Equifax Inc. said Thursday that the company has confirmed the identities of approximately 2.4 million U.S. consumers whose names and partial driver’s license information were stolen, but who were not in the previously identified affected population discussed in the company’s prior disclosures about the incident.
According to Equifax, it was able to identify these consumers by referencing other information in proprietary company records that the attackers did not steal, and by engaging the resources of an external data provider.
The methodology used in the company’s forensic examination of last year’s cybersecurity incident leveraged Social Security Numbers (SSNs) and names as the key data elements to identify who was affected by the cyberattack, the company stated.
This was in part because forensics experts had determined that the attackers were predominately focused on stealing SSNs, said Equifax. Today’s newly identified consumers were not previously informed because their SSNs were not stolen together with their partial driver’s license information, Equifax stated.

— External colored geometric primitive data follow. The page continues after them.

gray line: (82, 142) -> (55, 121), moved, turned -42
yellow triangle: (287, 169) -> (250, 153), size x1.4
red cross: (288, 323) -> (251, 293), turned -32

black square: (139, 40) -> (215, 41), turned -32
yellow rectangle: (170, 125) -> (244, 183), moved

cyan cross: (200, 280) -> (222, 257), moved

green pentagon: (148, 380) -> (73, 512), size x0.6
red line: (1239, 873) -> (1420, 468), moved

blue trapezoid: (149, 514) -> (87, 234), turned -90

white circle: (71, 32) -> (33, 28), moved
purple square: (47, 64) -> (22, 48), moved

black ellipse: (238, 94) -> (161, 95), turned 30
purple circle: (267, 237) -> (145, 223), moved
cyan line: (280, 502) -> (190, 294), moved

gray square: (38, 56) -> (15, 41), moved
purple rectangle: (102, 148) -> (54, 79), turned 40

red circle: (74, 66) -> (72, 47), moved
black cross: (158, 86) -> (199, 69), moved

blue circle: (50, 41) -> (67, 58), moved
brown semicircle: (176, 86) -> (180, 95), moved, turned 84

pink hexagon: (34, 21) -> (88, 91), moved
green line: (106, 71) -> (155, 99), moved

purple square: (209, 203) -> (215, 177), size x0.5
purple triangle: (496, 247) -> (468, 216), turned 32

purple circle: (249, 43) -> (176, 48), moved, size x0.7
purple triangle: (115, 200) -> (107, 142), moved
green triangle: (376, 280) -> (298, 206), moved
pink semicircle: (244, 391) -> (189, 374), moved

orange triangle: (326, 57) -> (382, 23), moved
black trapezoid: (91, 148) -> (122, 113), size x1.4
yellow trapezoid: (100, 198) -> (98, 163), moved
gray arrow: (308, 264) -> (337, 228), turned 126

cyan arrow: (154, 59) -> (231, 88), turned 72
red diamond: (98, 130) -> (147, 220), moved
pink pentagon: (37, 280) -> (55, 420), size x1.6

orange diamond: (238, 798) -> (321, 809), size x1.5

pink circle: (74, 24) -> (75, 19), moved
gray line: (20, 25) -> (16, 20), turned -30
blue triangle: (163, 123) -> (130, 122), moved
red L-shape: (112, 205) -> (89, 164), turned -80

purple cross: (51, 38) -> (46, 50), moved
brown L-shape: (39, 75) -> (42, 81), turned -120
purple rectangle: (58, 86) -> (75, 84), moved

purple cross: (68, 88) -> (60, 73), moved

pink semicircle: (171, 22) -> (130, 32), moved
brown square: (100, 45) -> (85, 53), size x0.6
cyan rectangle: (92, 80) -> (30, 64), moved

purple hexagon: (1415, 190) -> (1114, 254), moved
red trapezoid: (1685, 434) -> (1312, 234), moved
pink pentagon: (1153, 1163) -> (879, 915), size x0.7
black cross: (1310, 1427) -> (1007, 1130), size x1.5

“This is not about newly discovered stolen data,” said Paulino do Rego Barros, Jr., Interim Chief Executive Officer. “It’s about sifting through the previously identified stolen data, analyzing other information in our databases that was not taken by the attackers, and making connections that enabled us to identify additional individuals.”
According to Equifax, it will notify these newly identified U.S. consumers directly, and will offer identity theft protection and credit file monitoring services at no cost to them.